PASSAGE TO READ:
================================
Prison Hell: Transgender woman found dead in all-male prison

In the United Kingdom, Vicky Thompson, a young woman aged twenty-one, was placed in an all-male prison despite warnings to the presiding judge that she had lived all her adult life as a woman and that she was considered vulnerable. What is the role of our prisons and is the safety of the prisoners not a basic right?

Vicky Thompson was found dead at Armley prison in Leeds, northern England, this week after telling friends that she would kill herself if she was sent to this all-male prison. The presiding judge was warned by Vicky Thompson's lawyer that she was a vulnerable transgender person and had identified herself as a woman since her mid-teens.

The point is not the choice to be a transgender person

But the judge decided to send her to Armley prison in Leeds and now this young person, just twenty-one years of age, is dead. The point is not Vicky Thompson's choice to live as a woman - after all that belongs to her personal space and it was her prerogative to dress and live as she wished, wearing orange, blue, black, pink, a skirt, a dress or whatever. But having made the choice to be a woman and living as a woman, identifying herself as transgender, then why did the British authorities send her to a male prison, and her death?
================================
Stored items
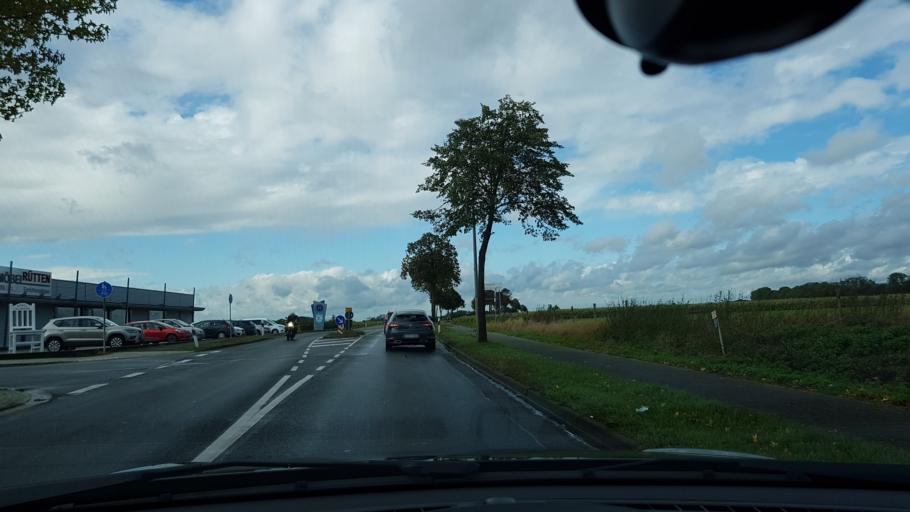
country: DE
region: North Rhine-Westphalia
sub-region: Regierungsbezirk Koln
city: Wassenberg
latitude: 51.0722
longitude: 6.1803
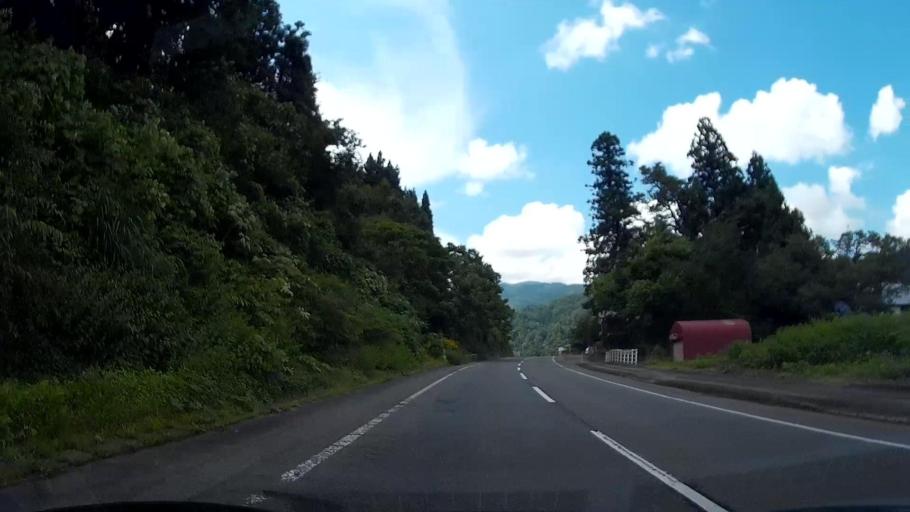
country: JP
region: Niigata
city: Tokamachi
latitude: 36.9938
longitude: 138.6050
================================
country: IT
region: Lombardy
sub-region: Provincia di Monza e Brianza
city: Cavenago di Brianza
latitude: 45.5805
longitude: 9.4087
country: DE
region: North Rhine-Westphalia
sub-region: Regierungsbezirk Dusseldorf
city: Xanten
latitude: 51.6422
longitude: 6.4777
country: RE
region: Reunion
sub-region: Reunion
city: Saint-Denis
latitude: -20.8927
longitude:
================================
TASK TO COMPLETE:
Please continue the article above about Vicky Thompson's death in Armley prison, picking up after its last sentence.

EXERCISE RESPONSE:
The point is the degree of protection the prison service should provide, and indeed, the service prisons provide in society. True, it is difficult to feel any empathy for a person who breaks into your house, violates your personal space and leaves you with a feeling of insecurity for the rest of your life, basically screwing up your entire existence for the rest of your days and making a mockery of the hard work you have put in over the years. But the perpetrator is not playing on the same field or by the same rules.

It is even more difficult to feel any empathy for a demented pervert who rapes your mother or daughter or son and it is totally understandable that the ninety-year-old woman who literally smashes the face of a burglar to the other side of his head with a baseball bat receives the applause of 99 per cent of the population. It is understandable that the father of an abused child will hunt down the perpetrator and state in chilling matter-of-fact seething hatred that the sentence will begin when the hunt begins, after the jail term ends and the criminal comes out of jail. The father will be waiting.

And here lies the issue. Does the prisoner go home with 40 dollars in her/his pocket, a slap on the back and a catchphrase like "Now don't you come back here again"?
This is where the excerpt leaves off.